The vulnerability
OutputHandler::mangleFlashPolicy() was introduced in 2007 in response to a reported security issue. I can't find the report right now, but it went something like this:
- The Flash client may specify any URL on a host to act as a cross-domain policy file. For example, an action=raw view may be used as a cross-domain policy.
- Despite being specified as an XML file, Flash does not actually use an XML parser, but rather runs some regexes over the response, looking for relevant XML-like tags. So XML inside JSON, HTML, CSS, etc. can potentially be interpreted as a valid policy.
- If the response thus contains permission for Flash to execute a cross-domain request, the Flash client may read CSRF tokens and thus execute a CSRF attack against any page on the domain.
- The Flash browser extension does all these requests by calling back into the browser, thus they are sent with the cookies of the currently logged-in user, and a generic browser User-Agent header.

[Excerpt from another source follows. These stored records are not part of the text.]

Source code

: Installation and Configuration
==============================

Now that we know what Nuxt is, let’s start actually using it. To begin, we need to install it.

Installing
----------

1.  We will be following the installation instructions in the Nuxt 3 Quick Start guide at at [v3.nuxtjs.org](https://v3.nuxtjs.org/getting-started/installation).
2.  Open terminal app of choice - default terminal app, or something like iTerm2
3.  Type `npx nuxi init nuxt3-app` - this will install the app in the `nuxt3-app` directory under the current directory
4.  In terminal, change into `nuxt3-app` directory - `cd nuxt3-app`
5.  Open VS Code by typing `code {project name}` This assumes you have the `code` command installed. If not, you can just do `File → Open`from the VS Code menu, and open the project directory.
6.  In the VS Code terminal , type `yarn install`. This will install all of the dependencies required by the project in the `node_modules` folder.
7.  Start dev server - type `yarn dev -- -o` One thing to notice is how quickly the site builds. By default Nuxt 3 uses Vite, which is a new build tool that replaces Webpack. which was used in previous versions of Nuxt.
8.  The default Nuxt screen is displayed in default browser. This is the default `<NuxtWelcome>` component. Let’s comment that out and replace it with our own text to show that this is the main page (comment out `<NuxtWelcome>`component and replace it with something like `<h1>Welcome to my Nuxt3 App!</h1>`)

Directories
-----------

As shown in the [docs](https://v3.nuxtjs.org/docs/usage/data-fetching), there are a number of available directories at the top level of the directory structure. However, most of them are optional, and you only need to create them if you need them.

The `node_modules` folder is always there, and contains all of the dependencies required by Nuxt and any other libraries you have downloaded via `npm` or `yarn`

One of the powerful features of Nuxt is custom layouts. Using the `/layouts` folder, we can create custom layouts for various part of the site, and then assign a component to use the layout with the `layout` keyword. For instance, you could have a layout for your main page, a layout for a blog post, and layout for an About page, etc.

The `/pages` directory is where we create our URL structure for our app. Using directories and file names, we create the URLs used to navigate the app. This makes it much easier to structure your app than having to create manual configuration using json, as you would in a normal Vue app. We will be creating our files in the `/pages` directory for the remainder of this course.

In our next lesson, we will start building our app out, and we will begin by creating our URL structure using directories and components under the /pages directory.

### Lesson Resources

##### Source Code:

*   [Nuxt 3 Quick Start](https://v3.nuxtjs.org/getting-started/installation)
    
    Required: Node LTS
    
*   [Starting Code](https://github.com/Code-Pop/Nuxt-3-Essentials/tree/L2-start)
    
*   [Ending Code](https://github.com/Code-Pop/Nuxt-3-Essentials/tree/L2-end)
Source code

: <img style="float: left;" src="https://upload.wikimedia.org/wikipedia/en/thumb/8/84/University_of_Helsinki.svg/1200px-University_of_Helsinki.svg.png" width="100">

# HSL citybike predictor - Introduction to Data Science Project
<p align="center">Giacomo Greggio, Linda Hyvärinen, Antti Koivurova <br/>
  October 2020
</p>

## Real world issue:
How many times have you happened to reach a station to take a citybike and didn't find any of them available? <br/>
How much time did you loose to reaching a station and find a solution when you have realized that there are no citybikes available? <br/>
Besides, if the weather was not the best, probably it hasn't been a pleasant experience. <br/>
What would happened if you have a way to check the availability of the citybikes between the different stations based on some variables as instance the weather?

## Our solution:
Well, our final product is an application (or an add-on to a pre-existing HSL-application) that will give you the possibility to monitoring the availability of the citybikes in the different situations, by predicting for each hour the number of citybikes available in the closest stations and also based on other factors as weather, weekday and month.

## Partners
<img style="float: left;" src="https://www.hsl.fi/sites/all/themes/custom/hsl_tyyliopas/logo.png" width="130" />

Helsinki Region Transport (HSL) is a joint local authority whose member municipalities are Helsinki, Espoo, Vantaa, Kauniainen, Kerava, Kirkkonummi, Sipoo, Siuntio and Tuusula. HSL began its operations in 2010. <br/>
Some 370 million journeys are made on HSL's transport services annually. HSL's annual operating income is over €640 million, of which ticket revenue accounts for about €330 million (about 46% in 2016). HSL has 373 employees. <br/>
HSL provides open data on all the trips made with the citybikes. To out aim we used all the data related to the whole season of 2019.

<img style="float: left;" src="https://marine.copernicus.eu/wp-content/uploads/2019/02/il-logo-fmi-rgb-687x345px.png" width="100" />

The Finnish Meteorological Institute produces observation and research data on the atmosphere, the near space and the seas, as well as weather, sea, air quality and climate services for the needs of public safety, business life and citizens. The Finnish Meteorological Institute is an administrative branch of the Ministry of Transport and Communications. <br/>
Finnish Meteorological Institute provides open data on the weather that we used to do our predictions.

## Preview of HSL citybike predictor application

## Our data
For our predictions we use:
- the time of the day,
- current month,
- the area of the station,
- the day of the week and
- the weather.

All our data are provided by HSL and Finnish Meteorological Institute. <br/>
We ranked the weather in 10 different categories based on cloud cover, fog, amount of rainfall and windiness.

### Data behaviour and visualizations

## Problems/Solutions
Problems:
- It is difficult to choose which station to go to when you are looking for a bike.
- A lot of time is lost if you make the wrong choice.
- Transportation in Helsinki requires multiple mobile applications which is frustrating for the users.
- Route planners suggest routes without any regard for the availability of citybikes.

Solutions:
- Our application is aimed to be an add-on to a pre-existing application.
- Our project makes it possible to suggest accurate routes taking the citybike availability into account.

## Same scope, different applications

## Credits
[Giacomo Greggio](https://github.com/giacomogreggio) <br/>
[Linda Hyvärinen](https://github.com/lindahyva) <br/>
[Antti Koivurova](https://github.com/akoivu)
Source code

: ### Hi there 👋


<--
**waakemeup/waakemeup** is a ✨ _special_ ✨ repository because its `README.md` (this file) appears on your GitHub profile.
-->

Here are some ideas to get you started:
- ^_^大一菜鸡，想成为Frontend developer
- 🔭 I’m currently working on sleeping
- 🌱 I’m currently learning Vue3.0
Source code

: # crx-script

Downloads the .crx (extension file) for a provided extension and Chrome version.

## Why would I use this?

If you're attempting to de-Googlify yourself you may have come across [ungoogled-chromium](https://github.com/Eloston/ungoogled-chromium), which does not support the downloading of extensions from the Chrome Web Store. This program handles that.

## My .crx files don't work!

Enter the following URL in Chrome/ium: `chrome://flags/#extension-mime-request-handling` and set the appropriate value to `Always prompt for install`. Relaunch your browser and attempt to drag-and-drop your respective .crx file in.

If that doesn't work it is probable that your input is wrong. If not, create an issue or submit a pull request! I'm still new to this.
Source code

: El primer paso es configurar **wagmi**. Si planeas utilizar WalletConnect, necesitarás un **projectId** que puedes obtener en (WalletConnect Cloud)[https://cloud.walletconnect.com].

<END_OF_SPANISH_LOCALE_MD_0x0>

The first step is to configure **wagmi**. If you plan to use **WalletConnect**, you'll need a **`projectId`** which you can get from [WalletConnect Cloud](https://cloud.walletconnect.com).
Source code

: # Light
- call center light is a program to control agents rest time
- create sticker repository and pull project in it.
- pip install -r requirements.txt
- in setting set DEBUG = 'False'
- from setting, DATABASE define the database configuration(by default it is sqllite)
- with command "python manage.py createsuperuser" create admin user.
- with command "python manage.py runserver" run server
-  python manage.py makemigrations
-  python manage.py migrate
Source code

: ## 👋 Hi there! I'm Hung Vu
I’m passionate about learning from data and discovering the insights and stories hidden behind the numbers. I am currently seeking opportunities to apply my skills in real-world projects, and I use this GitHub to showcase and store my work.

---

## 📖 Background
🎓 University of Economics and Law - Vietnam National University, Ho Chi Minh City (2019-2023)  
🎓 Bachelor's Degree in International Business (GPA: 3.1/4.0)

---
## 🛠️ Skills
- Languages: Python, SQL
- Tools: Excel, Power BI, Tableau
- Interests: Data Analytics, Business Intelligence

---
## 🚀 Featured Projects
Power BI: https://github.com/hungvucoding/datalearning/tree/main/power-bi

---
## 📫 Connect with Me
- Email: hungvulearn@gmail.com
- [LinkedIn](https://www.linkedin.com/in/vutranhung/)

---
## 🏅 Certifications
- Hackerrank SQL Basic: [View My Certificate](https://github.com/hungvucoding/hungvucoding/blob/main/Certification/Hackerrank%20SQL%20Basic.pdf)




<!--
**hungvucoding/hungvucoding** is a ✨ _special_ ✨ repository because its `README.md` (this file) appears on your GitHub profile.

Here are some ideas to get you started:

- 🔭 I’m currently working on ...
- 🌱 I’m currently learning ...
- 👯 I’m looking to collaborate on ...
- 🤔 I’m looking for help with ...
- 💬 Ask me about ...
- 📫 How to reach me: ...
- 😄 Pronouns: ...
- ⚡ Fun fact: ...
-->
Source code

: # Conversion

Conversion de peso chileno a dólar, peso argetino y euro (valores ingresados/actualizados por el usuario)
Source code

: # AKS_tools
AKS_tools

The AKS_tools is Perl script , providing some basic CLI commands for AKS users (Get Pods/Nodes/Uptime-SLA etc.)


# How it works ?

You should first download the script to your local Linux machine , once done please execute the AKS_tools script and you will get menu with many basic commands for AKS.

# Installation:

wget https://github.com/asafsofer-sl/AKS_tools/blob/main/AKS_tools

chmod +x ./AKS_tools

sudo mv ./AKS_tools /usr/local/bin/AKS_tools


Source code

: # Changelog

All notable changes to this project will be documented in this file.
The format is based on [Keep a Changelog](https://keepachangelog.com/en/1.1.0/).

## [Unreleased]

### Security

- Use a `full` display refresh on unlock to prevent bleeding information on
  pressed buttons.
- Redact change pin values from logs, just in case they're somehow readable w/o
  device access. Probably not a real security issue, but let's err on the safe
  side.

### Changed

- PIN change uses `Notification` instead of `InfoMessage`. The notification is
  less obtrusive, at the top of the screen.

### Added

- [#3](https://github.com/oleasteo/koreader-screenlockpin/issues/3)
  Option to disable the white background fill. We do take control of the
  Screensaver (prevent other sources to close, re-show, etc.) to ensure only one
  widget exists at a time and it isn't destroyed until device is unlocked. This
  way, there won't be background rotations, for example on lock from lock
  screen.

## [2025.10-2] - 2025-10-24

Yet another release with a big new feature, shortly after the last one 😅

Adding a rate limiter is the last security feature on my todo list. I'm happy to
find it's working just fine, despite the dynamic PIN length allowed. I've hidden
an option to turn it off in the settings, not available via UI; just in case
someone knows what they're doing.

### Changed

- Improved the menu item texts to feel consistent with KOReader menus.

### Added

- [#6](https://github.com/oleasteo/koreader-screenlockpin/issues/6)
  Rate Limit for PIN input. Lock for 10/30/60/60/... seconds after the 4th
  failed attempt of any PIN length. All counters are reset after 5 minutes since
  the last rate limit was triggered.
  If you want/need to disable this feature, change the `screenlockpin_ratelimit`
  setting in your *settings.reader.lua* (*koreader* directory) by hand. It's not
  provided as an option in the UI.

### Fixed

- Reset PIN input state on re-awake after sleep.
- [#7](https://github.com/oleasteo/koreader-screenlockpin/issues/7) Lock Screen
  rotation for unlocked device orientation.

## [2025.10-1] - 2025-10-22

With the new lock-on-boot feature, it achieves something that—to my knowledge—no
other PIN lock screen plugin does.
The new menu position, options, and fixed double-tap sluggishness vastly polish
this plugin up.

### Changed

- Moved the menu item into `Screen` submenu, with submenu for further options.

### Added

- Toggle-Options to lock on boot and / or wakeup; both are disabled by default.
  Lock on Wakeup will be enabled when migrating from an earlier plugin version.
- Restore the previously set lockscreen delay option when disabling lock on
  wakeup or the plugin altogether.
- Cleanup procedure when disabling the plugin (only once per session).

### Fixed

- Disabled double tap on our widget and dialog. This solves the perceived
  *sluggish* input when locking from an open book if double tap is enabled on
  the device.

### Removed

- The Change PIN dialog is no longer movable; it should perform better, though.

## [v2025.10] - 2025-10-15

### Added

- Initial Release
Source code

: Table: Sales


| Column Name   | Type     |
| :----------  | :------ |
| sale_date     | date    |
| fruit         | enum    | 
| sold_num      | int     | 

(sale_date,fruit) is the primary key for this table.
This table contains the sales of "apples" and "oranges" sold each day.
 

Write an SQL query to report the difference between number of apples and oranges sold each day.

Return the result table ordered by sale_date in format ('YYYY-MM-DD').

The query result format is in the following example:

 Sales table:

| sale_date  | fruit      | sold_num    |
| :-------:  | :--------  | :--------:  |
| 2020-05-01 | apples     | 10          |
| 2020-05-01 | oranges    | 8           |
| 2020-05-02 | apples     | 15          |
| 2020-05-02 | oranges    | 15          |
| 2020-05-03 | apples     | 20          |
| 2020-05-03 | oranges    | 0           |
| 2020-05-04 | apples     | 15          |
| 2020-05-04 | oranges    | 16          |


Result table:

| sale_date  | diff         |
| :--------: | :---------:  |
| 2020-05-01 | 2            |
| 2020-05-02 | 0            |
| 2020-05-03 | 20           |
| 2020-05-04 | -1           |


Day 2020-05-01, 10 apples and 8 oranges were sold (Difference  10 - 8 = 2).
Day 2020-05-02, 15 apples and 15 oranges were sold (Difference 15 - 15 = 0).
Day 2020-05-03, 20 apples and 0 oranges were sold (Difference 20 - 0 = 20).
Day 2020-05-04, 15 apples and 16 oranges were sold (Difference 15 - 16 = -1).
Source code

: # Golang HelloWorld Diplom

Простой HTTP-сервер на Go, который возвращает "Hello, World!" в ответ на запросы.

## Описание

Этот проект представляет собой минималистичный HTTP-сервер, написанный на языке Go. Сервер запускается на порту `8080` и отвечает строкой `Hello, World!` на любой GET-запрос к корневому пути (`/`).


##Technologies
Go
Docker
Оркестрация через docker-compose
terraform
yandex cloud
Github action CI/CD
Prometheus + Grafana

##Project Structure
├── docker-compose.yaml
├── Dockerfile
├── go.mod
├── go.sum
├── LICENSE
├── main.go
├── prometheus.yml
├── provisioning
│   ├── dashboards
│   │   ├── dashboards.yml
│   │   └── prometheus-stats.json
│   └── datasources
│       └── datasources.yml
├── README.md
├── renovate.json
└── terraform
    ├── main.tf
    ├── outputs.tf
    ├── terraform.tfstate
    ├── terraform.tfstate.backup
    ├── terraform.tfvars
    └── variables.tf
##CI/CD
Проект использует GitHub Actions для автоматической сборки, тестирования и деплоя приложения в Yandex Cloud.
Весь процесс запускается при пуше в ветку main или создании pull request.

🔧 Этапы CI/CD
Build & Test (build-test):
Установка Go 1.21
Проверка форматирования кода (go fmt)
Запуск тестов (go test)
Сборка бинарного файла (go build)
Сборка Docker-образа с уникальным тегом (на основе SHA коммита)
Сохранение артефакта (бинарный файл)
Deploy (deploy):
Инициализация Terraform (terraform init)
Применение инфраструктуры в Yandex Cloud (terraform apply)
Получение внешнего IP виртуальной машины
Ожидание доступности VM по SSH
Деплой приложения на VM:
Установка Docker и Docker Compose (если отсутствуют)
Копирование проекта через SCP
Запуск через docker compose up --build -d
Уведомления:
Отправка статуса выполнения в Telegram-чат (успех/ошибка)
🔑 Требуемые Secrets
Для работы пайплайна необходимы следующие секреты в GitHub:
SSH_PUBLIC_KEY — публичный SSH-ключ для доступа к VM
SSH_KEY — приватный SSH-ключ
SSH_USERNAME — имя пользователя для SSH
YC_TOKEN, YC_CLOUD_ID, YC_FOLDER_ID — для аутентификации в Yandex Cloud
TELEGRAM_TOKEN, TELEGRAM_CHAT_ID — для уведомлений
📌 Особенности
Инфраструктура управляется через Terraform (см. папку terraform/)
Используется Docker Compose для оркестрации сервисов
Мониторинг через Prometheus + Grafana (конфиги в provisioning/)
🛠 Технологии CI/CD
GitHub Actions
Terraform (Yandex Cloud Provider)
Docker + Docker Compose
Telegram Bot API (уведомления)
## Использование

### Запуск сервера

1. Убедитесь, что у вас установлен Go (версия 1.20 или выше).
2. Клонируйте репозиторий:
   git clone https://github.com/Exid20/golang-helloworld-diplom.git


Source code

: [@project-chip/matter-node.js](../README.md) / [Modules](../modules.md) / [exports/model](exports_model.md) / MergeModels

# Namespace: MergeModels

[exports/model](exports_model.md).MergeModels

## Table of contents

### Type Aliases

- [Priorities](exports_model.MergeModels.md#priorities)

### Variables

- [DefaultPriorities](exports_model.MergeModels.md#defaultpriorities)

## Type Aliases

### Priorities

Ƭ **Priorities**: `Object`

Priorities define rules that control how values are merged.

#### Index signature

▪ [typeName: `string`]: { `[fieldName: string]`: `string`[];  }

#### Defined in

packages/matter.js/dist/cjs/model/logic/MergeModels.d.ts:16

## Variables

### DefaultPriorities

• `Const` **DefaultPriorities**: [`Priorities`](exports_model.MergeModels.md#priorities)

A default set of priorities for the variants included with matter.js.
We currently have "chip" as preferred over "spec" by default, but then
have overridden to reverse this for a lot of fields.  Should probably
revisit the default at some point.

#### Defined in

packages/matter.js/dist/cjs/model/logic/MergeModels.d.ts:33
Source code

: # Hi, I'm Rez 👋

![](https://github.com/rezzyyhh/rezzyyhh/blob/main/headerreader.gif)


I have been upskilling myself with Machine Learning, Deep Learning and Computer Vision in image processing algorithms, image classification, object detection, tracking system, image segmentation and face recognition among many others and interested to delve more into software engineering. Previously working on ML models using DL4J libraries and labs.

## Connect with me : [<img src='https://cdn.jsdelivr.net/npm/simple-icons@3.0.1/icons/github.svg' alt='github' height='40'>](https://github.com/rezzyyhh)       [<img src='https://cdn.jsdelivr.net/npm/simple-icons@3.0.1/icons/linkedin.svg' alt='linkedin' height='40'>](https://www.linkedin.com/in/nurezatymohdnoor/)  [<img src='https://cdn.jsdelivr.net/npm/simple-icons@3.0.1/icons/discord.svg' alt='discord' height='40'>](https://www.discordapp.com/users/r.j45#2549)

So the result is that if the application sends anything vaguely looking like a cross-domain policy file from any URL, the result is a CSRF vulnerability against anything on the domain that uses cookie authentication.
The problem
mangleFlashPolicy() is intrusive, complex, and it's unclear if it's necessary. If it's necessary, it's unclear if it's a complete fix.
Prospects
The first question is whether we still need to worry about this, given the demise of Flash. The current documentation notes that cross-domain policy files are also respected by Adobe Acrobat and potentially other products. So, maybe. And I assume people are still using Flash one way or another.
The current specification, published in 2009, states that a response may send the header X-Permitted-Cross-Domain-Policies: none-this-response in order to prevent the response from being interpreted as cross-domain policy. We could send that on every request, or only on requests where the response matches a regex.
Unless we simply drop security support for browsers with flash installed, any change will need to be tested. I'm not sure how to do that.